The only time the drivers here do not hunk their horns is when there is a sign they should. Like in front of a narrow, one-lane tunnel in Cañon del Pato. Go figure!
There are also moments when you get to a gas station. Camping stove works on gasoline and every now and then you have to fill up your fuel bottle. It’s just that this is not always a straight-forward procedure as we manage to reaffirm yet again the other day. A lady was observing us from a distance as some sort of an attraction but only approached when we went to search for her and ask her to attend to us. Since they are used to filling up motor and car fuel tanks, they seem to have troubles adjusting to the fact that a one litre bottle that I’m carrying with me gets full much, much sooner. So you have to warn them to fill it up slowly and not all the way. This does not always help. That time I manage to stop here just in time to prevent a fuel shower since the lady was incapable of stopping the pump in time. Sometimes you are not as lucky.

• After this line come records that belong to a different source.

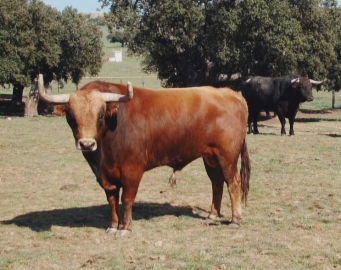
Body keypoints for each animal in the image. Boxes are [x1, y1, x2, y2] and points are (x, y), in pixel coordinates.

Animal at [37, 74, 250, 236]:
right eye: (71, 116)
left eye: (100, 115)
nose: (87, 144)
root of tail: (229, 93)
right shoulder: (105, 176)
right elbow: (112, 200)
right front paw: (113, 226)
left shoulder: (132, 170)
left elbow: (127, 199)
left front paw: (125, 228)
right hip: (211, 157)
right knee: (217, 183)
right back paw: (212, 216)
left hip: (227, 156)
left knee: (233, 183)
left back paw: (235, 219)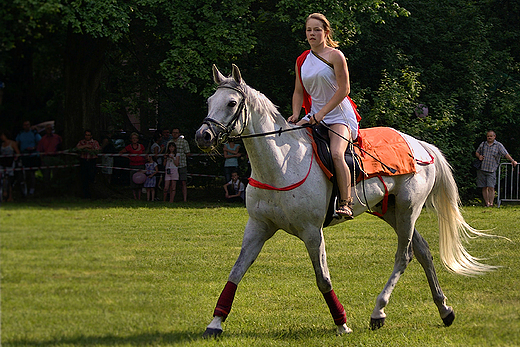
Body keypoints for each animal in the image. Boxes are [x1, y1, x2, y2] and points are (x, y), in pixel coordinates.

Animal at [195, 64, 496, 338]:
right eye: (209, 102)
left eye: (232, 102)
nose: (203, 135)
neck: (280, 164)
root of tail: (422, 146)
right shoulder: (257, 228)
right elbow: (235, 272)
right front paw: (215, 323)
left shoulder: (312, 232)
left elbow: (323, 280)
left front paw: (342, 323)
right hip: (391, 211)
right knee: (422, 251)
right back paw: (444, 310)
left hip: (409, 209)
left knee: (405, 255)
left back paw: (379, 312)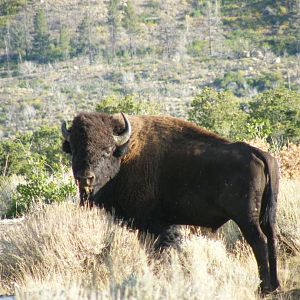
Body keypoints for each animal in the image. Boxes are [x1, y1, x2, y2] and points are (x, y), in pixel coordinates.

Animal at [61, 112, 282, 292]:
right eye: (74, 150)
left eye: (107, 150)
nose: (85, 178)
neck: (125, 155)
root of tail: (257, 153)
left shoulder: (151, 225)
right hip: (266, 215)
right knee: (271, 239)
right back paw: (275, 285)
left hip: (246, 218)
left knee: (259, 241)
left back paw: (264, 288)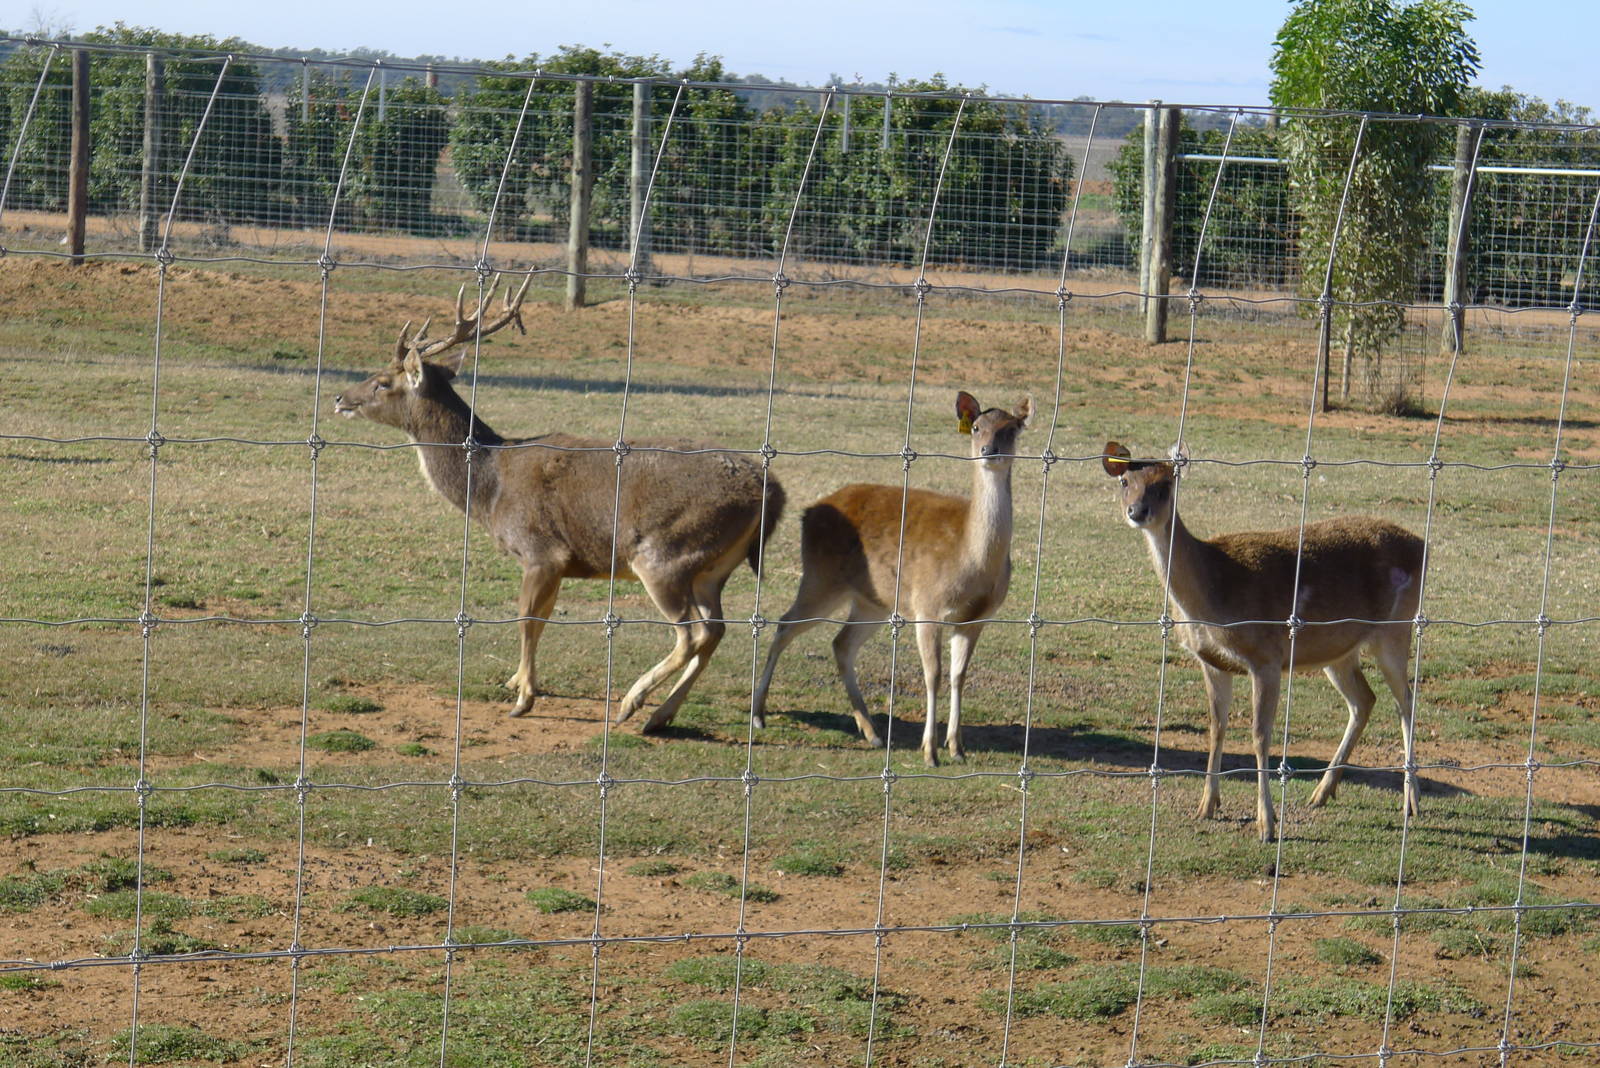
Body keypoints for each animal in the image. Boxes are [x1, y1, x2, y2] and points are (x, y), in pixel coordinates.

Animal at [332, 277, 785, 733]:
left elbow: (527, 619)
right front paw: (518, 680)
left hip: (665, 555)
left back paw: (632, 702)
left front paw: (523, 698)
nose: (339, 398)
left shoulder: (541, 550)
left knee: (694, 632)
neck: (489, 489)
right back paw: (660, 715)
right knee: (716, 630)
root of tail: (770, 490)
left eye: (382, 381)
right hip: (713, 567)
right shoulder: (559, 562)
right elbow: (544, 618)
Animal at [751, 391, 1032, 767]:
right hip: (820, 578)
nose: (989, 450)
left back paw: (871, 732)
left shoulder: (977, 618)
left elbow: (959, 676)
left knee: (841, 643)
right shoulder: (927, 604)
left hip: (873, 601)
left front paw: (957, 749)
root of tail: (809, 511)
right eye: (976, 427)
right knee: (784, 624)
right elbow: (934, 675)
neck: (972, 562)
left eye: (1012, 429)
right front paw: (930, 752)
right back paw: (758, 715)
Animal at [1100, 442, 1425, 841]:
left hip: (1396, 628)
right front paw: (1206, 806)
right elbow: (1216, 727)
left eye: (1165, 484)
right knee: (1365, 699)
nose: (1137, 512)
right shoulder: (1212, 662)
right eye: (1125, 482)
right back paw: (1322, 792)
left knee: (1406, 701)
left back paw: (1411, 802)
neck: (1212, 598)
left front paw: (1266, 824)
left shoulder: (1266, 657)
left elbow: (1259, 734)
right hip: (1338, 652)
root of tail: (1423, 544)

Also shopping is not always a simple and stress-free task. If you do manage to be lucky and you are the only customer, meaning that the vendor is only attending you and not four other persons, then you have managed to eliminate a common cause of a stressful situation in shopping. This however does not guarantee you a simple procedure. What can happen is the following:
“What do you want?”
“Good day to you too. Do you have cigarettes?”
“No!”
You look around and you notice a display with an entire row of cigarette boxes in it.

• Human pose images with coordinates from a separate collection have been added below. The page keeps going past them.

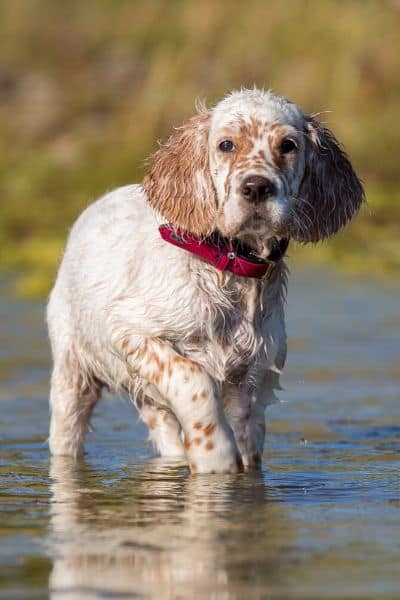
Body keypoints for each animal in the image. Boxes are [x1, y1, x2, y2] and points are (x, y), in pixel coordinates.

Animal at [46, 89, 362, 474]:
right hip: (72, 374)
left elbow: (247, 442)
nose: (257, 187)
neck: (228, 266)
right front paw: (216, 456)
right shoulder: (129, 330)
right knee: (66, 433)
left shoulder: (252, 380)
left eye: (288, 145)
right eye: (226, 144)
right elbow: (192, 378)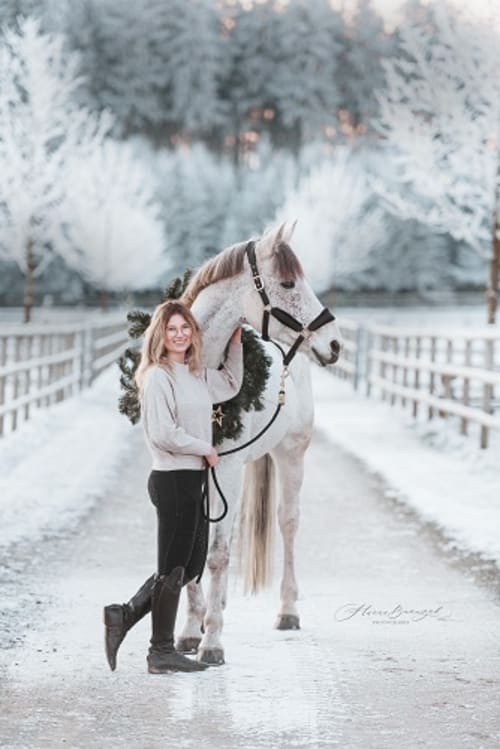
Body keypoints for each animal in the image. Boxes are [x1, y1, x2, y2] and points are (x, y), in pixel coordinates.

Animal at [176, 221, 342, 665]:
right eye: (287, 283)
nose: (334, 344)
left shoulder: (229, 469)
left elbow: (217, 555)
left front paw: (212, 643)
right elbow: (194, 546)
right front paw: (191, 630)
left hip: (291, 456)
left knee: (288, 524)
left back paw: (287, 611)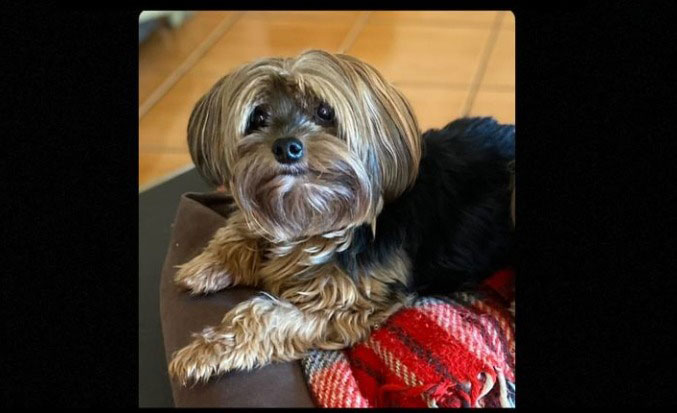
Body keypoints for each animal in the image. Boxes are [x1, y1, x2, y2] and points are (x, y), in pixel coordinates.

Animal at [168, 49, 515, 385]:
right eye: (259, 117)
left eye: (324, 112)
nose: (286, 147)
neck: (315, 212)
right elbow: (241, 229)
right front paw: (204, 267)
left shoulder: (349, 307)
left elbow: (265, 317)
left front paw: (203, 352)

“What about these ones here in the display?”
“Oh, these. I do have!”
Obviously you have to pay an exact amount as the lady either cannot be bothered to calculate or count the change she has to give back. I come out furious – again Peru!

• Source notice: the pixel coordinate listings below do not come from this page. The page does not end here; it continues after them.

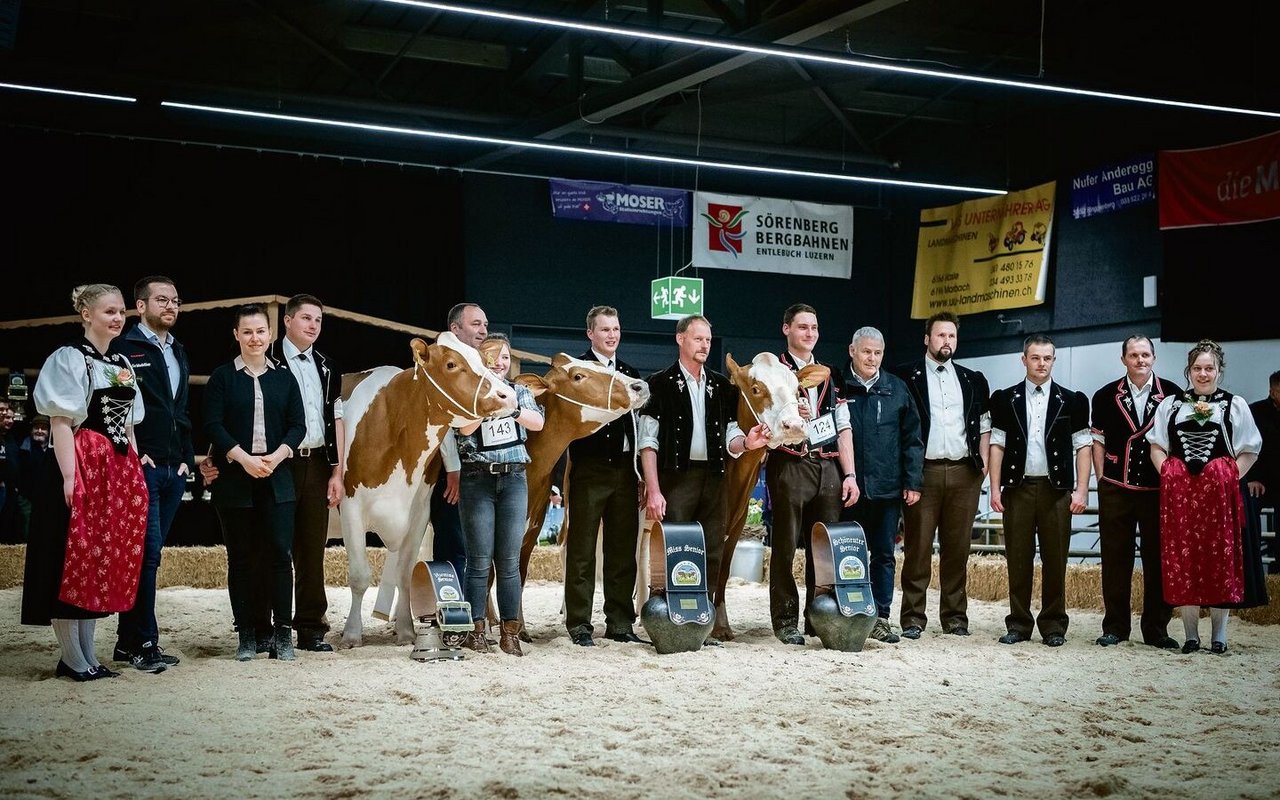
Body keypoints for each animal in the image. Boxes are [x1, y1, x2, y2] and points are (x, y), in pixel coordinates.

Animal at [345, 332, 519, 645]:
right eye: (451, 364)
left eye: (482, 359)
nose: (508, 395)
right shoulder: (350, 505)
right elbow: (360, 576)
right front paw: (352, 634)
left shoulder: (418, 514)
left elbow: (404, 575)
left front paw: (406, 630)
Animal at [716, 353, 834, 640]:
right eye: (756, 389)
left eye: (797, 390)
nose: (794, 425)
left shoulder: (736, 523)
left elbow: (722, 570)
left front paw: (721, 627)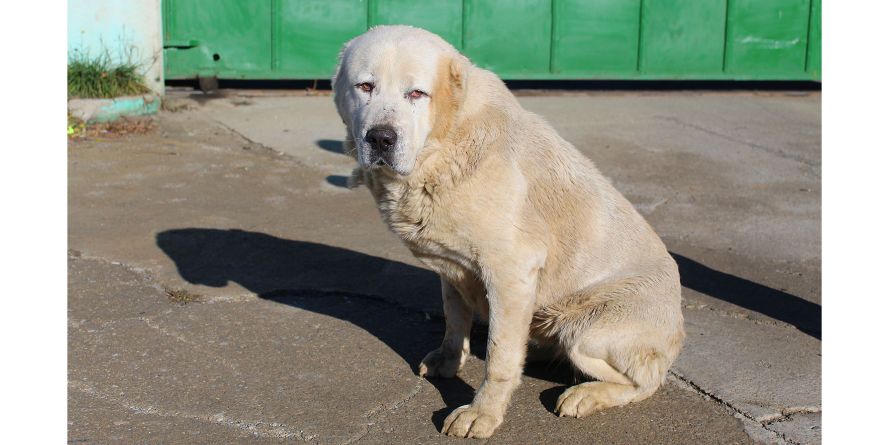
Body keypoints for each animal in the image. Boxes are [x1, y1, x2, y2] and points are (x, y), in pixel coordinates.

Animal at [332, 25, 688, 438]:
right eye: (365, 86)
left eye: (416, 93)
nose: (381, 138)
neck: (443, 145)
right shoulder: (453, 268)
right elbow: (455, 317)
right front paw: (449, 359)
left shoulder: (511, 271)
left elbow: (499, 357)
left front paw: (482, 413)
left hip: (586, 330)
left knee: (646, 380)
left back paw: (585, 394)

And as was writing these lines, Andres came to me. He just went outside to buy some rice. He puts a can of fish in front of me. To my confusing look he answers, it was a gift from the shopkeeper where he was buying rice. Still confused I look at him and he explains that he basically went to the store to buy about half a kilo of rice. The shopkeeper asked him where he’s from, what he’s doing here and so on. And after he told him that he’s traveling on a bicycle and that there are two of us, the shopkeeper first put a bit more than just half a kilo of rice in a bag and added the two cans of fish. As a gift! – again Peru!
I would be able to turn this already long post into an even longer if I was to write down all the moments when I experienced the kindness of the local people. From places to sleep when a family accepts us into their modest home and basically vacates a child’s room just so that three cyclists have a warm place with a roof over their head that they can sleep in whilst outside it’s pouring rain. Or when… No, I really cannot write down all the kindness. I am however extremely grateful for it.

I’m finishing this text behind the same desk in the same hostel, still in Huaraz. Still listening to music it’s just that the coffee has been by now replaced by a tea from coca. Apparently it helps you adjusting to the altitude, beats the weariness and so much more. I like it because it’s hot.